A suspected driveshaft failure eliminated Daniel Ricciardo from the Formula 1 Saudi Arabian Grand Prix.

The Australian rolled to a halt while running 11th on Lap 35, having climbed from 14th on the grid.

His retirement came at a key moment in the race, coinciding with Fernando Alonso striking trouble and Valtteri Bottas’ Alfa Romeo Sauber overheating.

“I don’t know, the actual failure yet,” Ricciardo said.

“It could be maybe like a driveshaft or something because the gear would still select, but then I just had no forward movement.”

“So something definitely broke.”

The Saudi Arabian Grand Prix was a better showing for McLaren and Ricciardo, despite the DNF, with the circuit playing more to the strengths of the MCL36.

Opting for a different strategy to the bulk of the field, team boss Andreas Seidl believes Ricciardo would have ended the race on the fringes of the points.

“I think we’ve seen that, in the end, the pace was quite similar between both our cars today,” Seidl said when asked by Speedcafe.com of where Ricciardo might have ended up.

“Lando [Norris] simply had a bit of a tyre advantage with stopping a lot later with hard tyres.

“That why he could also overtake Daniel on track, and we obviously told Daniel not to make it difficult for Lando in order to optimise the team, in order to see if Lando could have a go on Esteban [Ocon].

“But I think Daniel at this point of time definitely had the pace to just keep going together with Lando, and stay in position where he has been.”

Norris ended the race seventh, scoring the team’s first points of 2022, little more than a tenth behind Ocon at the flag.

“Definitely we made a step forward compared to Bahrain,” said Seidl.

“But I think it’s also clear that for the current package that we have here, we know we have a lack of performance.

“The track here was definitely suiting our car more with the medium-high speed corners and I think that’s why we have been more competitive.”

From Ricciardo’s perspective, a lack of straight-line speed hurt his chances in the early stages of the race.

“It was a bit of a train.
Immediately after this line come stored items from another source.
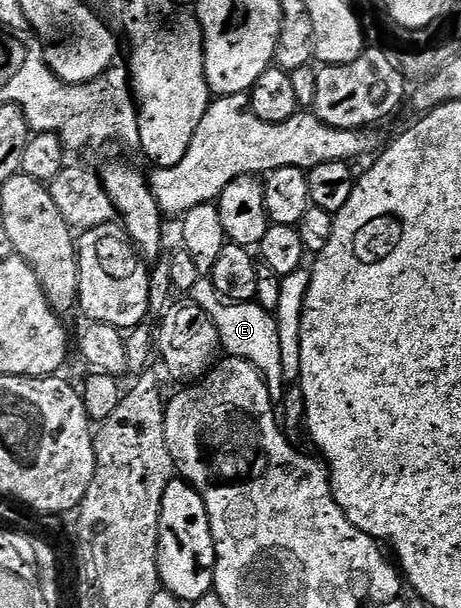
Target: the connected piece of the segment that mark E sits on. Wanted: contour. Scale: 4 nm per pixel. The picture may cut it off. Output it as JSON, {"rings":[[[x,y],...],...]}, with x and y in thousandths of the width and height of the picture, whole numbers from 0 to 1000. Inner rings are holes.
{"rings":[[[438,454],[438,459],[423,467],[416,497],[464,528],[484,577],[501,587],[527,590],[555,604],[560,613],[577,625],[577,641],[584,645],[588,660],[599,664],[610,661],[616,646],[616,623],[610,612],[607,563],[601,556],[597,525],[584,515],[577,518],[549,495],[495,497],[479,490],[464,479],[464,469],[456,464],[453,456],[447,454]]]}

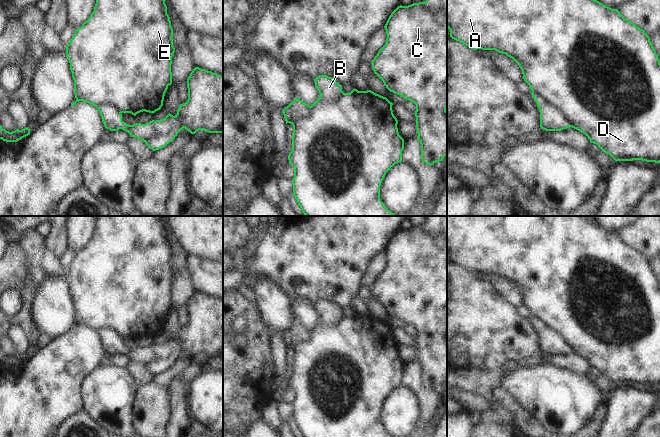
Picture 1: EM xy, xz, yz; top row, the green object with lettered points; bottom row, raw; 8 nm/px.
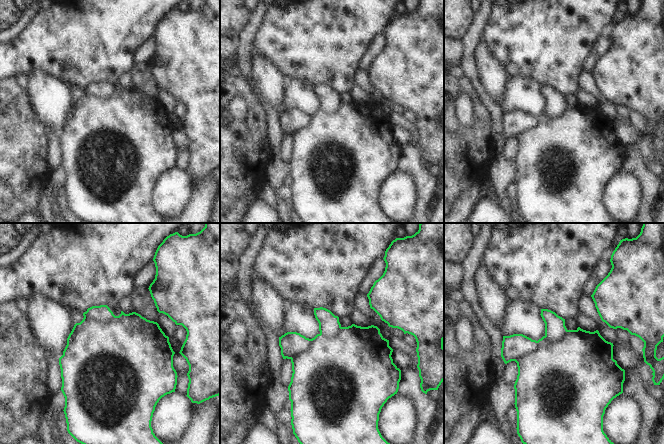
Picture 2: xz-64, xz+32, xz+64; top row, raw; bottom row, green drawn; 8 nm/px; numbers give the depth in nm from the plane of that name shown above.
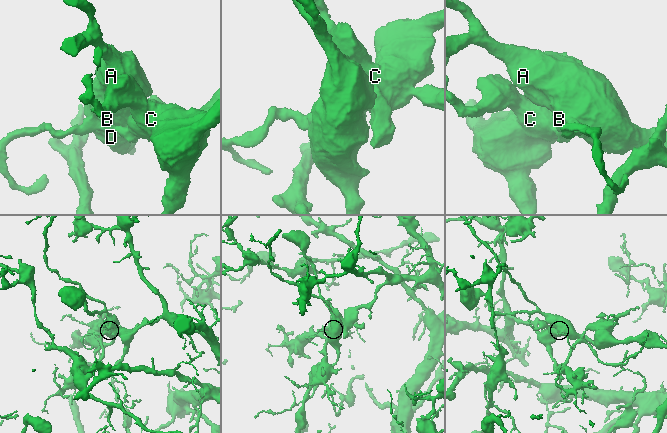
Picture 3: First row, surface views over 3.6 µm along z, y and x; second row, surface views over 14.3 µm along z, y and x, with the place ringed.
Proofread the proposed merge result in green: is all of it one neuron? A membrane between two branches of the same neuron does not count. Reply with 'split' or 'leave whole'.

It felt like we had more pace, but everyone was in a slipstream,” he explained.

“The Astons had really good straight-line speed, I think they ran low downforce, so even though we were quicker through the corners, I couldn’t get him [Lance Stroll].
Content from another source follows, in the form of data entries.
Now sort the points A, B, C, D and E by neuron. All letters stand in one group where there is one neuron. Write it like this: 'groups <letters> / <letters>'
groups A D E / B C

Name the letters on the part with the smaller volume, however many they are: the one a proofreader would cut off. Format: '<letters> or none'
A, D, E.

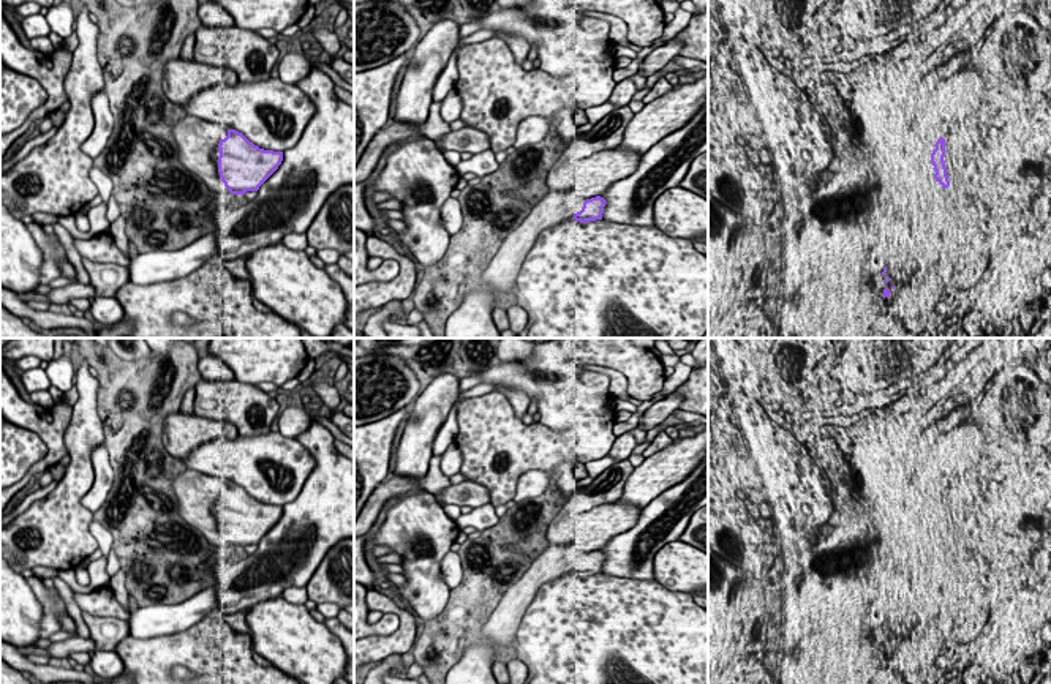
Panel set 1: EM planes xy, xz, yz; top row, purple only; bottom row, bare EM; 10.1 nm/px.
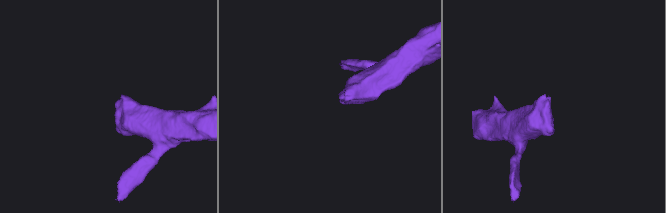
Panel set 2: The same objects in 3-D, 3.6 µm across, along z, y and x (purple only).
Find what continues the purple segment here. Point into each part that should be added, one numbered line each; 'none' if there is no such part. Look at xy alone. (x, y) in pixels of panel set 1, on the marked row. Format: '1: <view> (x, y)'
1: xy (196, 139)

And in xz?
1: xz (500, 277)

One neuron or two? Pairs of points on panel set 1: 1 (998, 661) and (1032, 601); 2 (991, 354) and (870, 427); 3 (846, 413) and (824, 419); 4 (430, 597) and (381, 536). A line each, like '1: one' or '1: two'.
1: one
2: two
3: one
4: one

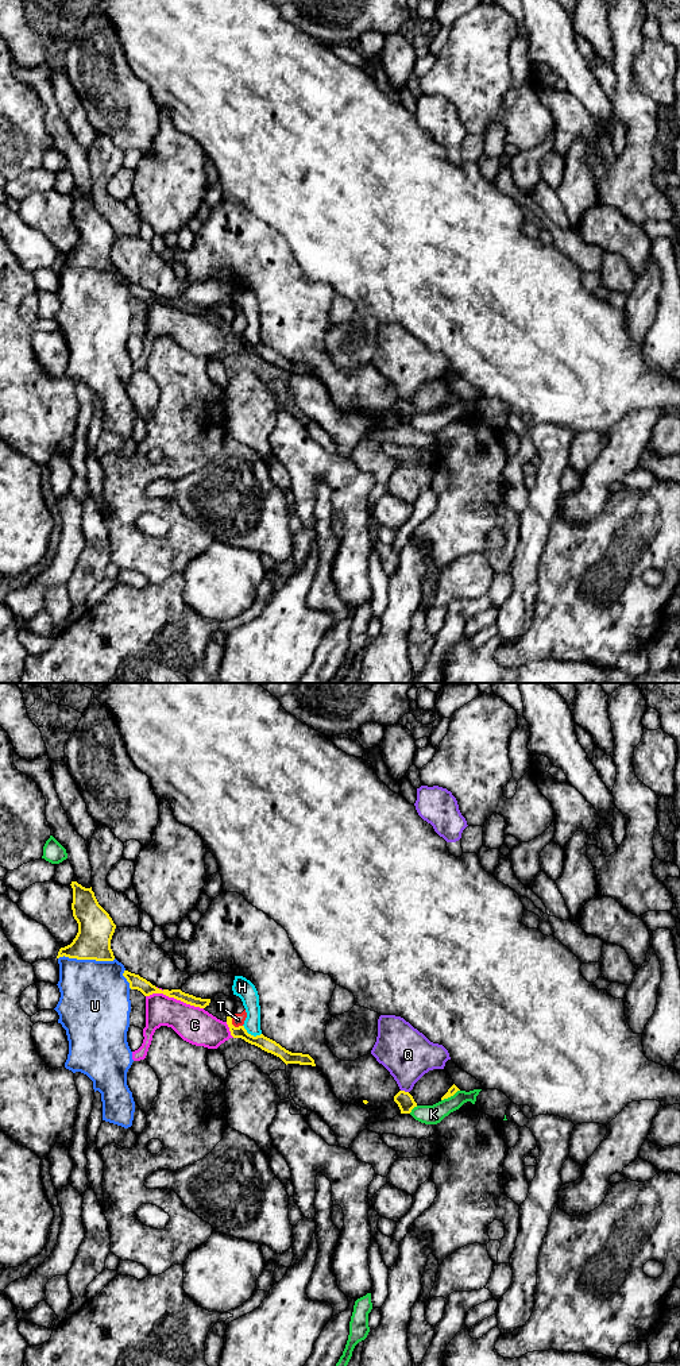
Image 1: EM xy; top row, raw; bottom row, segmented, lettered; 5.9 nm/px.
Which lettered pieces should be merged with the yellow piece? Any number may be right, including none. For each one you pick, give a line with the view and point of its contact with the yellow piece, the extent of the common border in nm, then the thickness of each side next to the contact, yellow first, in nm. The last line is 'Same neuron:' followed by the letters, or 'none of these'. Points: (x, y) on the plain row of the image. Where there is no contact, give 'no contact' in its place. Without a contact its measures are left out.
Same neuron: none of these

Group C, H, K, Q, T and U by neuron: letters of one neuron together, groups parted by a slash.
C / H / K / Q / T / U

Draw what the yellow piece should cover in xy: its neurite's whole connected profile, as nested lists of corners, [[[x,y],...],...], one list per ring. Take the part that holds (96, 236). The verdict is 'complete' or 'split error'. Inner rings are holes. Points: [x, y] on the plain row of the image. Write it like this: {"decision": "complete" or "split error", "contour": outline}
{"decision": "complete", "contour": [[[77,190],[73,197],[73,225],[78,232],[78,242],[73,251],[61,256],[57,267],[69,266],[77,269],[113,270],[111,248],[116,234],[109,223],[98,213],[94,201]]]}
“So we tried to go early, and we knew that if one hard [set of tyres] died we had another one in case we needed it, just trying to do something from that position.”

McLaren now sits eighth in the championship with six points, while Ricciardo is one of six drivers yet to open their account for the year.

Formula 1 next heads to Melbourne for the Australian Grand Prix, which runs from April 8-10.